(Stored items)

-.-.-

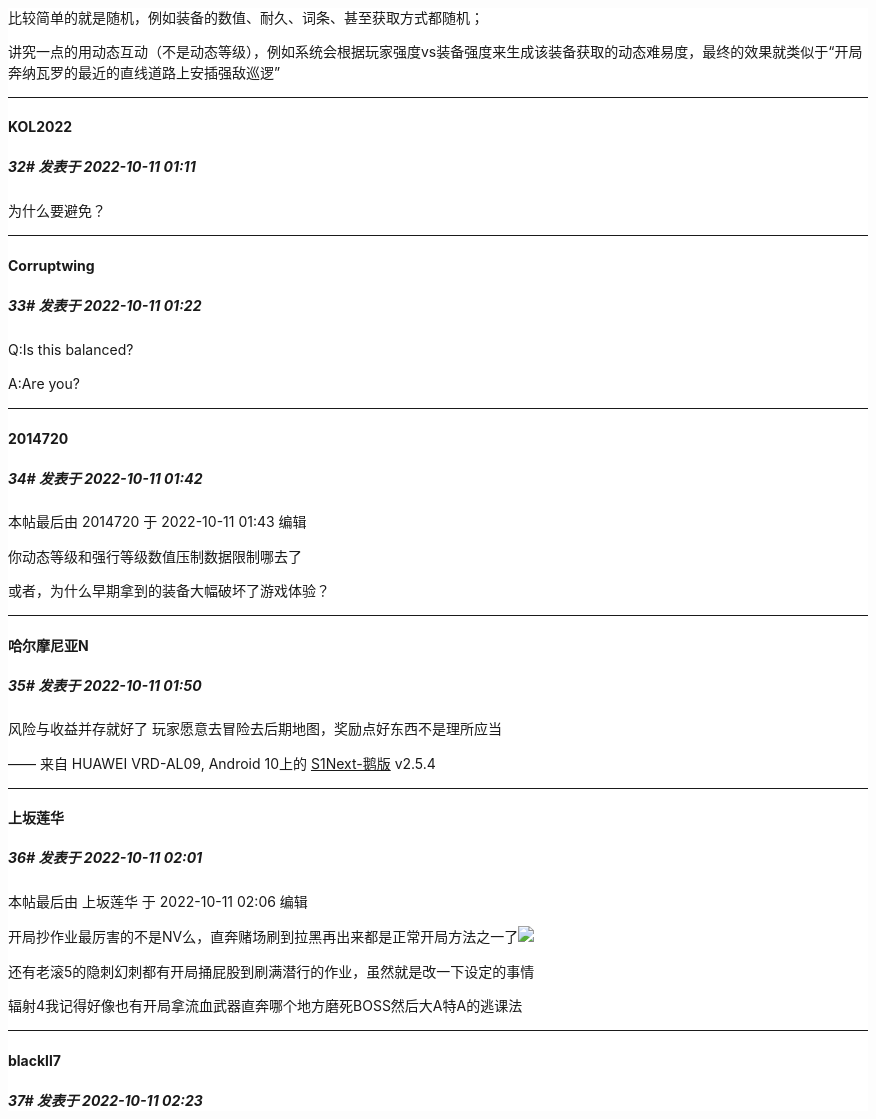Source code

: 比较简单的就是随机，例如装备的数值、耐久、词条、甚至获取方式都随机；

讲究一点的用动态互动（不是动态等级），例如系统会根据玩家强度vs装备强度来生成该装备获取的动态难易度，最终的效果就类似于“开局奔纳瓦罗的最近的直线道路上安插强敌巡逻”

*****

####  KOL2022  
##### 32#       发表于 2022-10-11 01:11

为什么要避免？

*****

####  Corruptwing  
##### 33#       发表于 2022-10-11 01:22

Q:Is this balanced?

A:Are you?

*****

####  2014720  
##### 34#       发表于 2022-10-11 01:42

 本帖最后由 2014720 于 2022-10-11 01:43 编辑 

你动态等级和强行等级数值压制数据限制哪去了

或者，为什么早期拿到的装备大幅破坏了游戏体验？

*****

####  哈尔摩尼亚N  
##### 35#       发表于 2022-10-11 01:50

风险与收益并存就好了
玩家愿意去冒险去后期地图，奖励点好东西不是理所应当

—— 来自 HUAWEI VRD-AL09, Android 10上的 [S1Next-鹅版](https://github.com/ykrank/S1-Next/releases) v2.5.4

*****

####  上坂莲华  
##### 36#       发表于 2022-10-11 02:01

 本帖最后由 上坂莲华 于 2022-10-11 02:06 编辑 

开局抄作业最厉害的不是NV么，直奔赌场刷到拉黑再出来都是正常开局方法之一了<img src="https://static.saraba1st.com/image/smiley/face2017/067.png" referrerpolicy="no-referrer">

还有老滚5的隐刺幻刺都有开局捅屁股到刷满潜行的作业，虽然就是改一下设定的事情

辐射4我记得好像也有开局拿流血武器直奔哪个地方磨死BOSS然后大A特A的逃课法

*****

####  blackll7  
##### 37#       发表于 2022-10-11 02:23
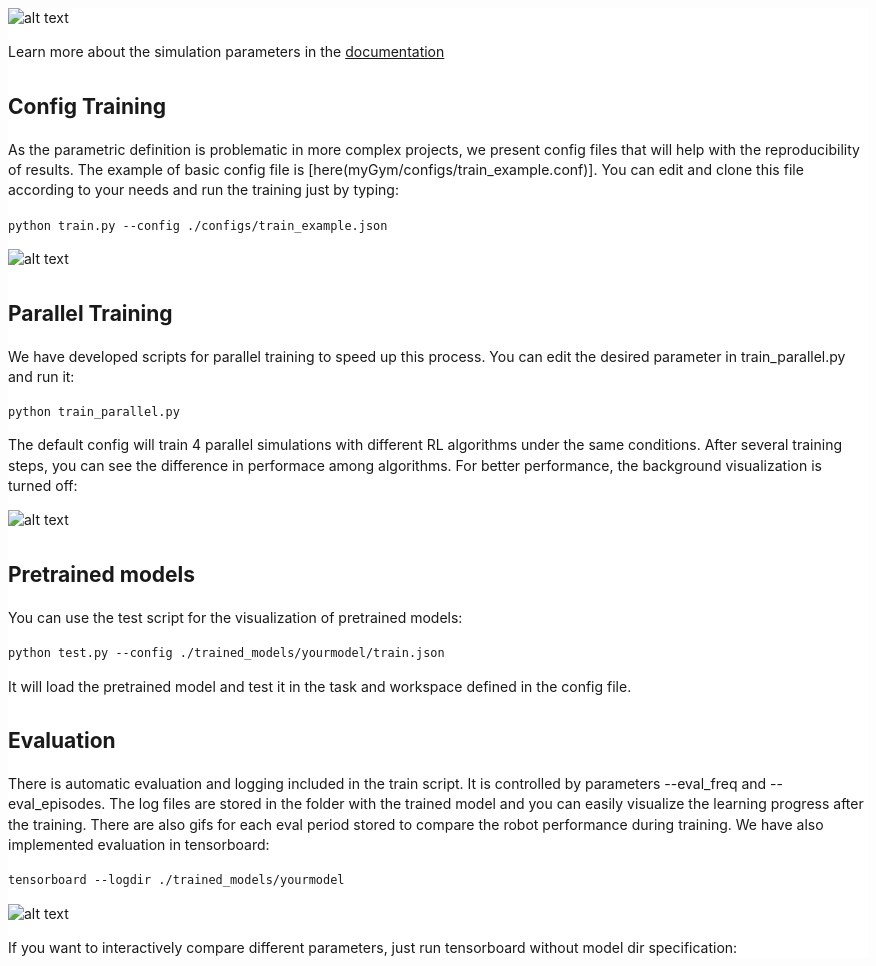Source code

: ![alt text](myGym/images/results/kuka_reach_yolact_fast.gif "yolact")

Learn more about the simulation parameters in the [documentation](https://incognite-lab.github.io/mygym/user_guide/tutorial_parametric.html)


## Config Training

As the parametric definition is problematic in more complex projects, we present config files that will help with the reproducibility of results. The example of basic config file is [here(myGym/configs/train_example.conf)]. You can edit and clone this file according to your needs and run the training just by typing:

`python train.py --config ./configs/train_example.json`

![alt text](myGym/images/workspaces/jaco_config.gif "training")

## Parallel Training

We have developed scripts for parallel training to speed up this process. You can edit the desired parameter in train_parallel.py and run it:

`python train_parallel.py`

The default config will train 4 parallel simulations with different RL algorithms under the same conditions. After several training steps, you can see the difference in performace among algorithms. For better performance, the background visualization is turned off:

![alt text](myGym/images/workspaces/4kuka_trained.gif "training")

## Pretrained models

You can use the test script for the visualization of pretrained models:

`python test.py --config ./trained_models/yourmodel/train.json`

It will load the pretrained model and test it in the task and workspace defined in the config file.


## Evaluation

There is automatic evaluation and logging included in the train script. It is controlled by parameters --eval_freq and --eval_episodes. The log files are stored in the folder with the trained model and you can easily visualize the learning progress after the training. There are also gifs for each eval period stored to compare the robot performance during training. We have also implemented evaluation in tensorboard:

`tensorboard --logdir ./trained_models/yourmodel`

![alt text](myGym/images/results/tensorboard_eval.png "training")

If you want to interactively compare different parameters, just run tensorboard without model dir specification:
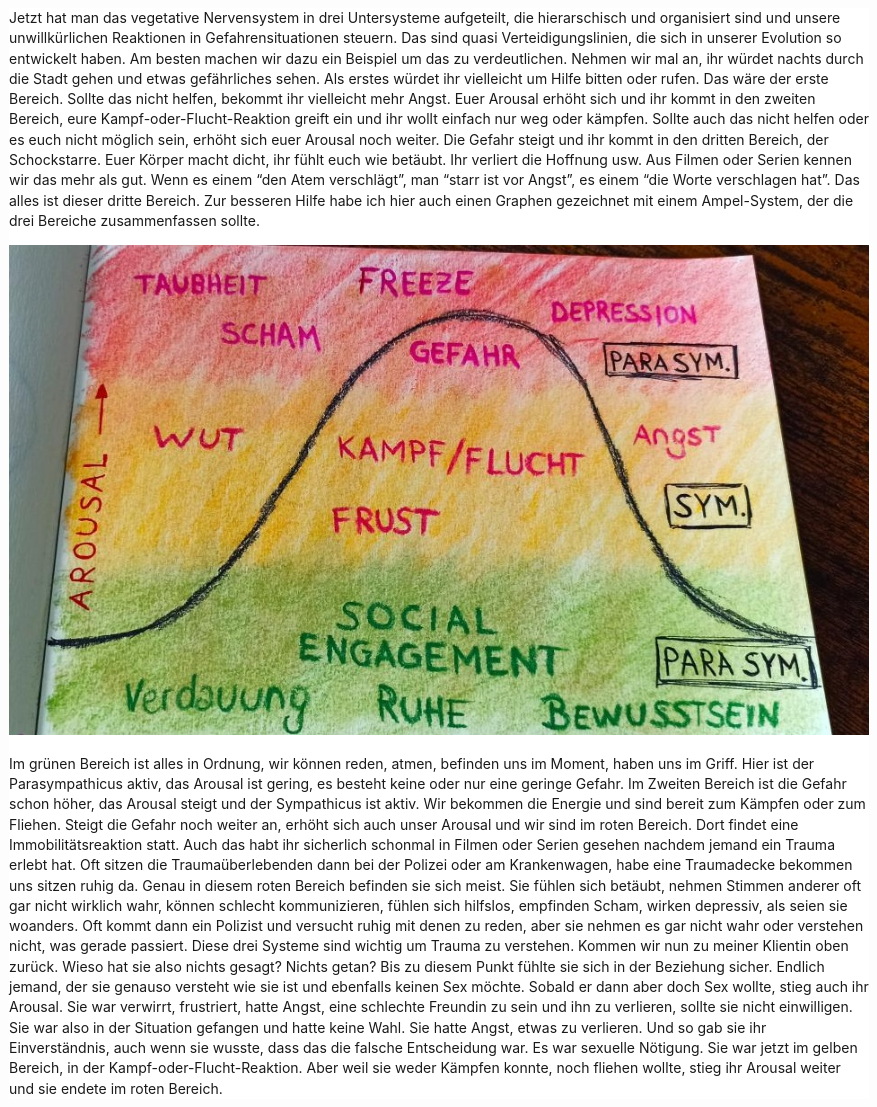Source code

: Jetzt hat man das vegetative Nervensystem in drei Untersysteme aufgeteilt, die hierarschisch und organisiert sind und unsere unwillkürlichen Reaktionen in Gefahrensituationen steuern. Das sind quasi Verteidigungslinien, die sich in unserer Evolution so entwickelt haben. Am besten machen wir dazu ein  Beispiel um das zu verdeutlichen. Nehmen wir mal an, ihr würdet nachts durch die Stadt gehen und etwas gefährliches sehen. Als erstes würdet ihr vielleicht um Hilfe bitten oder rufen. Das wäre der erste Bereich. Sollte das nicht helfen, bekommt ihr vielleicht mehr Angst. Euer Arousal erhöht sich und ihr kommt in den zweiten Bereich, eure Kampf-oder-Flucht-Reaktion greift ein und ihr wollt einfach nur weg oder kämpfen. Sollte auch das nicht helfen oder es euch nicht möglich sein, erhöht sich euer Arousal noch weiter. Die Gefahr steigt und ihr kommt in den dritten Bereich, der Schockstarre. Euer Körper macht dicht, ihr fühlt euch wie betäubt. Ihr verliert die Hoffnung usw. Aus Filmen oder Serien kennen wir das mehr als gut. Wenn es einem “den Atem verschlägt”, man “starr ist vor Angst”, es einem “die Worte verschlagen hat”. Das alles ist dieser dritte Bereich. Zur besseren Hilfe habe ich hier auch einen Graphen gezeichnet mit einem Ampel-System, der die drei Bereiche zusammenfassen sollte.

![Wenn sich euer Body Arousal erhöht, kommt ihr in den gelben oder sogar roten Bereich. Mögliche Symptome sind in rot geschrieben. Ganz rechts an der Seite steht, ob in diesem Bereich der Sympathikus oder der Parasympathikus aktiver ist.](https://raw.githubusercontent.com/Lupintweets/Lupintweets.github.io/master/PVT.jpg "Wenn sich euer Body Arousal erhöht, kommt ihr in den gelben oder sogar roten Bereich. Mögliche Symptome sind in rot geschrieben. Ganz rechts an der Seite steht, ob in diesem Bereich der Sympathikus oder der Parasympathikus aktiver ist.")

Im grünen Bereich ist alles in Ordnung, wir können reden, atmen, befinden uns im Moment, haben uns im Griff. Hier ist der Parasympathicus aktiv, das Arousal ist gering, es besteht keine oder nur eine geringe Gefahr. Im Zweiten Bereich ist die Gefahr schon höher, das Arousal steigt und der Sympathicus ist aktiv. Wir bekommen die Energie und sind bereit zum Kämpfen oder zum Fliehen. Steigt die Gefahr noch weiter an, erhöht sich auch unser Arousal und wir sind im roten Bereich. Dort findet eine Immobilitätsreaktion statt. Auch das habt ihr sicherlich schonmal in Filmen oder Serien gesehen nachdem jemand ein Trauma erlebt hat. Oft sitzen die Traumaüberlebenden dann bei der Polizei oder am Krankenwagen, habe eine Traumadecke bekommen uns sitzen ruhig da. Genau in diesem roten Bereich befinden sie sich meist. Sie fühlen sich betäubt, nehmen Stimmen anderer oft gar nicht wirklich wahr, können schlecht kommunizieren, fühlen sich hilfslos, empfinden Scham, wirken depressiv, als seien sie woanders. Oft kommt dann ein Polizist und versucht ruhig mit denen zu reden, aber sie nehmen es gar nicht wahr oder verstehen nicht, was gerade passiert.
Diese drei Systeme sind wichtig um Trauma zu verstehen. Kommen wir nun zu meiner Klientin oben zurück. Wieso hat sie also nichts gesagt? Nichts getan? Bis zu diesem Punkt fühlte sie sich in der Beziehung sicher. Endlich jemand, der sie genauso versteht wie sie ist und ebenfalls keinen Sex möchte. Sobald er dann aber doch Sex wollte, stieg auch ihr Arousal. Sie war verwirrt, frustriert, hatte Angst, eine schlechte Freundin zu sein und ihn zu verlieren, sollte sie nicht einwilligen. Sie war also in der Situation gefangen und hatte keine Wahl. Sie hatte Angst, etwas zu verlieren. Und so gab sie ihr Einverständnis, auch wenn sie wusste, dass das die falsche Entscheidung war. Es war sexuelle Nötigung. Sie war jetzt im gelben Bereich, in der Kampf-oder-Flucht-Reaktion. Aber weil sie weder Kämpfen konnte, noch fliehen wollte, stieg ihr Arousal weiter und sie endete im roten Bereich.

-.-.-

YOUR TASK
Please render the text of all the items above as a numbered list of its lines, skipping blank lines and leaving the pictures out of your answer.

EXPECTED ANSWER
1. Source code
2. : 比较简单的就是随机，例如装备的数值、耐久、词条、甚至获取方式都随机；
3. 讲究一点的用动态互动（不是动态等级），例如系统会根据玩家强度vs装备强度来生成该装备获取的动态难易度，最终的效果就类似于“开局奔纳瓦罗的最近的直线道路上安插强敌巡逻”
4. *****
5. ####  KOL2022  
6. ##### 32#       发表于 2022-10-11 01:11
7. 为什么要避免？
8. *****
9. ####  Corruptwing  
10. ##### 33#       发表于 2022-10-11 01:22
11. Q:Is this balanced?
12. A:Are you?
13. *****
14. ####  2014720  
15. ##### 34#       发表于 2022-10-11 01:42
16.  本帖最后由 2014720 于 2022-10-11 01:43 编辑 
17. 你动态等级和强行等级数值压制数据限制哪去了
18. 或者，为什么早期拿到的装备大幅破坏了游戏体验？
19. *****
20. ####  哈尔摩尼亚N  
21. ##### 35#       发表于 2022-10-11 01:50
22. 风险与收益并存就好了
23. 玩家愿意去冒险去后期地图，奖励点好东西不是理所应当
24. —— 来自 HUAWEI VRD-AL09, Android 10上的 [S1Next-鹅版](https://github.com/ykrank/S1-Next/releases) v2.5.4
25. *****
26. ####  上坂莲华  
27. ##### 36#       发表于 2022-10-11 02:01
28.  本帖最后由 上坂莲华 于 2022-10-11 02:06 编辑 
29. 开局抄作业最厉害的不是NV么，直奔赌场刷到拉黑再出来都是正常开局方法之一了<img src="https://static.saraba1st.com/image/smiley/face2017/067.png" referrerpolicy="no-referrer">
30. 还有老滚5的隐刺幻刺都有开局捅屁股到刷满潜行的作业，虽然就是改一下设定的事情
31. 辐射4我记得好像也有开局拿流血武器直奔哪个地方磨死BOSS然后大A特A的逃课法
32. *****
33. ####  blackll7  
34. ##### 37#       发表于 2022-10-11 02:23
35. Source code
36. : ![alt text](myGym/images/results/kuka_reach_yolact_fast.gif "yolact")
37. Learn more about the simulation parameters in the [documentation](https://incognite-lab.github.io/mygym/user_guide/tutorial_parametric.html)
38. ## Config Training
39. As the parametric definition is problematic in more complex projects, we present config files that will help with the reproducibility of results. The example of basic config file is [here(myGym/configs/train_example.conf)]. You can edit and clone this file according to your needs and run the training just by typing:
40. `python train.py --config ./configs/train_example.json`
41. ![alt text](myGym/images/workspaces/jaco_config.gif "training")
42. ## Parallel Training
43. We have developed scripts for parallel training to speed up this process. You can edit the desired parameter in train_parallel.py and run it:
44. `python train_parallel.py`
45. The default config will train 4 parallel simulations with different RL algorithms under the same conditions. After several training steps, you can see the difference in performace among algorithms. For better performance, the background visualization is turned off:
46. ![alt text](myGym/images/workspaces/4kuka_trained.gif "training")
47. ## Pretrained models
48. You can use the test script for the visualization of pretrained models:
49. `python test.py --config ./trained_models/yourmodel/train.json`
50. It will load the pretrained model and test it in the task and workspace defined in the config file.
51. ## Evaluation
52. There is automatic evaluation and logging included in the train script. It is controlled by parameters --eval_freq and --eval_episodes. The log files are stored in the folder with the trained model and you can easily visualize the learning progress after the training. There are also gifs for each eval period stored to compare the robot performance during training. We have also implemented evaluation in tensorboard:
53. `tensorboard --logdir ./trained_models/yourmodel`
54. ![alt text](myGym/images/results/tensorboard_eval.png "training")
55. If you want to interactively compare different parameters, just run tensorboard without model dir specification:
56. Source code
57. : Jetzt hat man das vegetative Nervensystem in drei Untersysteme aufgeteilt, die hierarschisch und organisiert sind und unsere unwillkürlichen Reaktionen in Gefahrensituationen steuern. Das sind quasi Verteidigungslinien, die sich in unserer Evolution so entwickelt haben. Am besten machen wir dazu ein  Beispiel um das zu verdeutlichen. Nehmen wir mal an, ihr würdet nachts durch die Stadt gehen und etwas gefährliches sehen. Als erstes würdet ihr vielleicht um Hilfe bitten oder rufen. Das wäre der erste Bereich. Sollte das nicht helfen, bekommt ihr vielleicht mehr Angst. Euer Arousal erhöht sich und ihr kommt in den zweiten Bereich, eure Kampf-oder-Flucht-Reaktion greift ein und ihr wollt einfach nur weg oder kämpfen. Sollte auch das nicht helfen oder es euch nicht möglich sein, erhöht sich euer Arousal noch weiter. Die Gefahr steigt und ihr kommt in den dritten Bereich, der Schockstarre. Euer Körper macht dicht, ihr fühlt euch wie betäubt. Ihr verliert die Hoffnung usw. Aus Filmen oder Serien kennen wir das mehr als gut. Wenn es einem “den Atem verschlägt”, man “starr ist vor Angst”, es einem “die Worte verschlagen hat”. Das alles ist dieser dritte Bereich. Zur besseren Hilfe habe ich hier auch einen Graphen gezeichnet mit einem Ampel-System, der die drei Bereiche zusammenfassen sollte.
58. ![Wenn sich euer Body Arousal erhöht, kommt ihr in den gelben oder sogar roten Bereich. Mögliche Symptome sind in rot geschrieben. Ganz rechts an der Seite steht, ob in diesem Bereich der Sympathikus oder der Parasympathikus aktiver ist.](https://raw.githubusercontent.com/Lupintweets/Lupintweets.github.io/master/PVT.jpg "Wenn sich euer Body Arousal erhöht, kommt ihr in den gelben oder sogar roten Bereich. Mögliche Symptome sind in rot geschrieben. Ganz rechts an der Seite steht, ob in diesem Bereich der Sympathikus oder der Parasympathikus aktiver ist.")
59. Im grünen Bereich ist alles in Ordnung, wir können reden, atmen, befinden uns im Moment, haben uns im Griff. Hier ist der Parasympathicus aktiv, das Arousal ist gering, es besteht keine oder nur eine geringe Gefahr. Im Zweiten Bereich ist die Gefahr schon höher, das Arousal steigt und der Sympathicus ist aktiv. Wir bekommen die Energie und sind bereit zum Kämpfen oder zum Fliehen. Steigt die Gefahr noch weiter an, erhöht sich auch unser Arousal und wir sind im roten Bereich. Dort findet eine Immobilitätsreaktion statt. Auch das habt ihr sicherlich schonmal in Filmen oder Serien gesehen nachdem jemand ein Trauma erlebt hat. Oft sitzen die Traumaüberlebenden dann bei der Polizei oder am Krankenwagen, habe eine Traumadecke bekommen uns sitzen ruhig da. Genau in diesem roten Bereich befinden sie sich meist. Sie fühlen sich betäubt, nehmen Stimmen anderer oft gar nicht wirklich wahr, können schlecht kommunizieren, fühlen sich hilfslos, empfinden Scham, wirken depressiv, als seien sie woanders. Oft kommt dann ein Polizist und versucht ruhig mit denen zu reden, aber sie nehmen es gar nicht wahr oder verstehen nicht, was gerade passiert.
60. Diese drei Systeme sind wichtig um Trauma zu verstehen. Kommen wir nun zu meiner Klientin oben zurück. Wieso hat sie also nichts gesagt? Nichts getan? Bis zu diesem Punkt fühlte sie sich in der Beziehung sicher. Endlich jemand, der sie genauso versteht wie sie ist und ebenfalls keinen Sex möchte. Sobald er dann aber doch Sex wollte, stieg auch ihr Arousal. Sie war verwirrt, frustriert, hatte Angst, eine schlechte Freundin zu sein und ihn zu verlieren, sollte sie nicht einwilligen. Sie war also in der Situation gefangen und hatte keine Wahl. Sie hatte Angst, etwas zu verlieren. Und so gab sie ihr Einverständnis, auch wenn sie wusste, dass das die falsche Entscheidung war. Es war sexuelle Nötigung. Sie war jetzt im gelben Bereich, in der Kampf-oder-Flucht-Reaktion. Aber weil sie weder Kämpfen konnte, noch fliehen wollte, stieg ihr Arousal weiter und sie endete im roten Bereich.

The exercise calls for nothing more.